Film français de Olivier Assayas
Prix d'interprétation Maggie Cheung

Avec Avec Maggie Cheung, Nick Nolte, Béatrice Dalle, Jeanne Balibar, Tricky





Par Christophe Chauvin
 
Sortie le 01-09-2004

Durée: 1h54

 

Deux ans après le lynchien et quasi expérimental Demonlover, Olivier Assayas revient à un cinéma moins clinquant et ésotérique : le très beau Clean.

Le film raconte l'histoire d'Emily, une junkie qui, après la mort de son mari et un séjour en prison, décide de changer de vie pour pouvoir récupérer son fils, élevé par ses beaux-parents.

Entièrement centré sur le personnage de paumée joué par Maggie Cheung, Clean ne verse jamais dans le mélodrame à la Douglas Sirk ou à la Lars Von Trier. Ici, ni sadisme inutile de la mise en scène, ni scénario lacrymogène, Assayas nous livre au contraire un film d'une grande pudeur et d'une rare intelligence. Il filme cette belle renaissance tout en finesse, en privilégiant une mise en scène discrète et proche de ses personnages. En alternant judicieusement des scènes d'introspection et des scènes de dialogues laconiques et remarquablement écrites, Assayas réussit à trouver un excellent rythme – ce qui n'était pas le cas  dans Les Destinées sentimentales.

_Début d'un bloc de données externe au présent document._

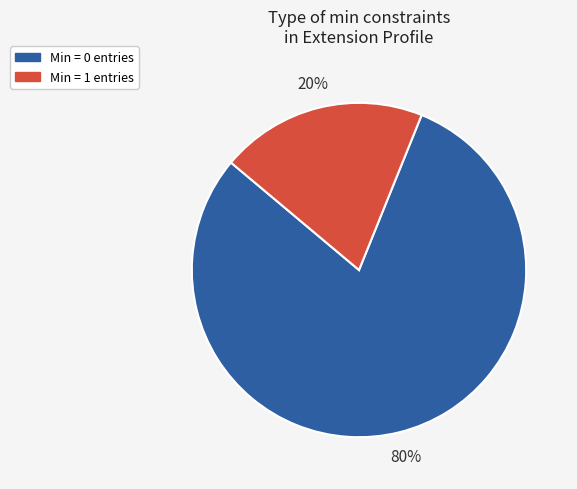

Which category accounts for the majority?

Min = 0 entries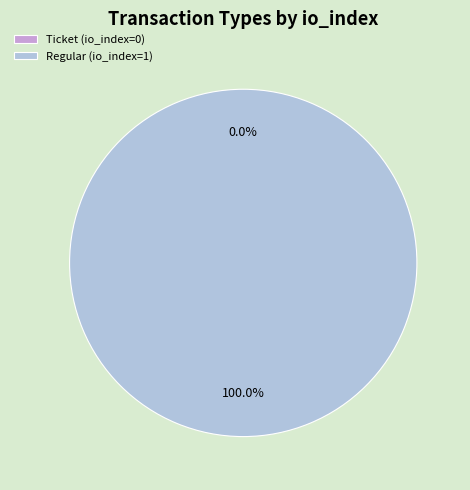

How much of the chart is everything except Ticket (io_index=0)?

100.0%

Il nous offre en outre l'une des plus belles rencontres de cinéma dernièrement, à savoir celle entre Maggie Cheung et Nick Nolte. Car si l'on appréciait déjà beaucoup l'actrice dans Nos années sauvages, Les Cendres du temps ou encore In the mood for love (tous de Wong Kar-Wai), Maggie Cheung, qui n'avait pas tourné avec Assayas depuis Irma Vep (1984), n'a jamais été aussi sublime, aussi expressive, aussi émouvante qu'ici. Quant à Nick Nolte, c'est peu dire qu'il est génial, et tellement touchant dans un second rôle auquel il donne une profondeur psychologique inespérée. Le reste du casting, très fashion, est à la hauteur des interprètes principaux et les apparitions de chacun – B. Dalle à contre-emploi, Balibar très drôle, Tricky mythique – ne sont jamais gratuites mais au contraire porteuses de sens.

On ne dira jamais assez l'importance de la musique dans un film, surtout quand il a pour décor le milieu du rock : on tirera donc notre chapeau à Brian Eno qui, en génie électronique, a su créé une ambiance feutrée et mélancolique parfaite, proche de certaines pistes de Lost in Translation.

Clean est donc un magnifique cadeau qu'a fait Assayas, à Maggie Cheung et à nous. Tout simplement, merci.